India did not get Chinese support for the candidature of Shasi Tharoor in the UN secretary general election. In the 2016 olympics bid India was not helped by Chinese. In the latest episode China blocked UN attempts to ban JUD (Jawud ud Dawa) the rechristened JeM (Jasheer e Mohammad) the deadly anti-India terror outfit operating from Pakistan.

It is nothing but natural for China to hinder India’s development indirectly. Any direct anti-India activities will be detrimental for the communist nation. Hence all possible support is given by China to Pakistan to checkmate India. This support is historical and more nearly half a century old. Aftermath of India’s independence Jawaharlal Nehru tried to close in with China and he succeeded little bit. But the over ambitions of China and conquer of Tibet strained both the nation’s relationships.
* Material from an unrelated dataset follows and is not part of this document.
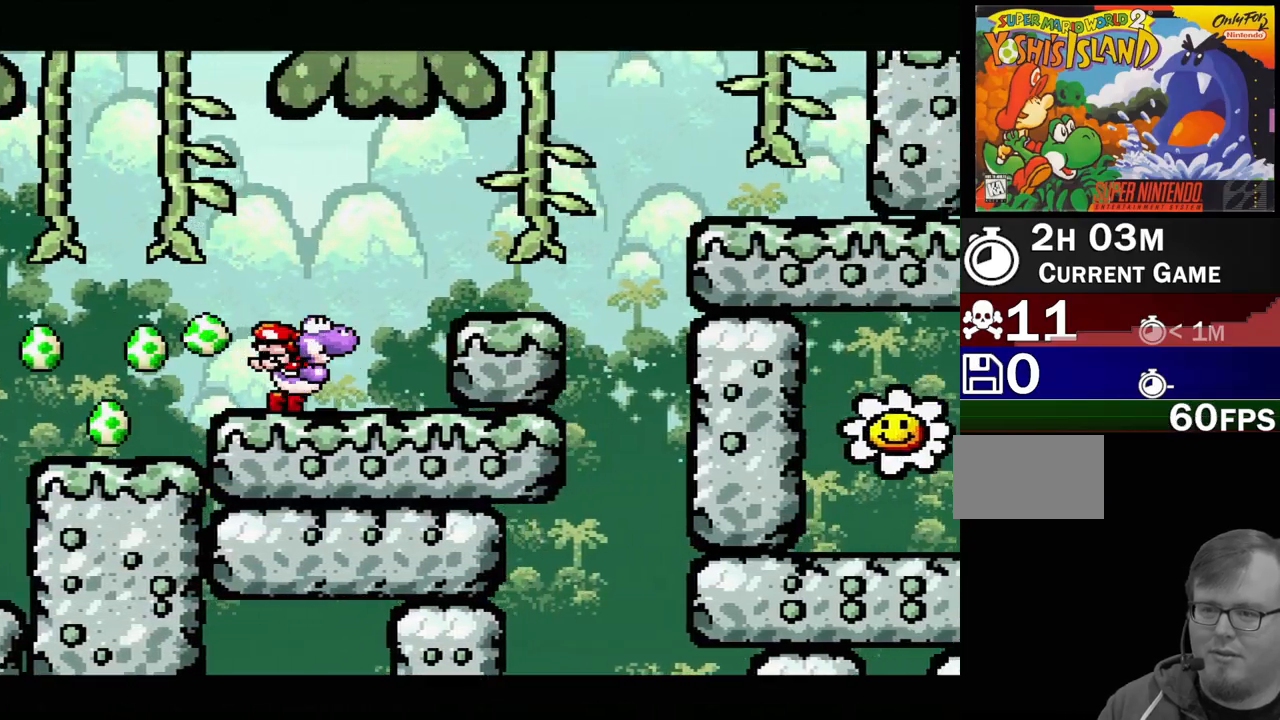
{"buttons": ["Y"], "events": [[250, "B", "up"], [267, "DPAD_LEFT", "down"], [417, "DPAD_LEFT", "up"]]}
From late fifties to late eighties China was living in global isolation. Both its internal troubles and external hostility made China to soft tune in the international arena. Slowly it was preparing for the major global assault. Without much of its cards to the outer world, China built up its infrastructure and internal economy. There was a major transition in the political setup too. In the mid nineties elder communist leaders paved way for the younger generation. A strong economic foundation and one party rule helped the present political leaders to anchor strongly their image in the global arena.

The Chinese leaders are well aware of their weakness. Cleverly they managed to withstand global criticisms on the human rights in Tibet and conducted successfully the Beijing Olympics. Along with the strong diplomatic team the Chinese administration has conquered most of the Asian countries. Now they are quickly penetrating into the African continent. America, Europe and Australia often censor China for its poor human rights record. But they matter less when China has already brought rest of the world into its fold.

India must be aware of these underhand networks. Any threat to its development can emanate from anyone who is afraid of its growth. China is the potential nation spotted in India’s radar. Although the visibility is very thin Chinese role cannot be denied.

The United States of America was one of the potential aids to anti-India activities in the past. After the collapse of Soviet Union and the immediate threat posed by China, America is turning towards India. Green signal to the nuclear deal can be seen as anti-China syndrome of the Americans. In the nineties USA supplied F-16 aircrafts to Pakistan which was used for anti-India operations.

Thomas Reed and Danny Stillman, former director of intelligence of Los Alamos Laboratory in the forthcoming book, “The Nuclear Express: A political history of the bomb and its proliferation” that a nuclear weapon test was conducted for Pakistan by China on the Lop Nor test site on May 26,1990.

K. Subramanyam writes (TOI, 7.1.2009 P.18) “The Reed disclosure should dispel the mistaken impressions held by some Indians that the Indian nuclear test in May 1998 justified Pakistan going nuclear openly and that robbed India of the advantage of its conventional superiority because mutual number nuclear deterrence got established. In fact, Pakistan, by May 1998, not only had nuclear weapons while India had not yet conducted a specifically designed weapons test.”

From the past experiences it is clear that India is yet to learn practical lessons to chart its future course of development. Any amateur diplomacy would not leverage India’s success. First of all India must learn to soft tune its ambitions and strengthen its basics. It must fully use the 20 million strong diaspora. Any open reactions to China, Pakistan or any other nation should be stopped. The media must be reined in to stop giving run commentary on each and every strategy move of the nation. In this regard all those in the government should be stopped from leaking crucial information.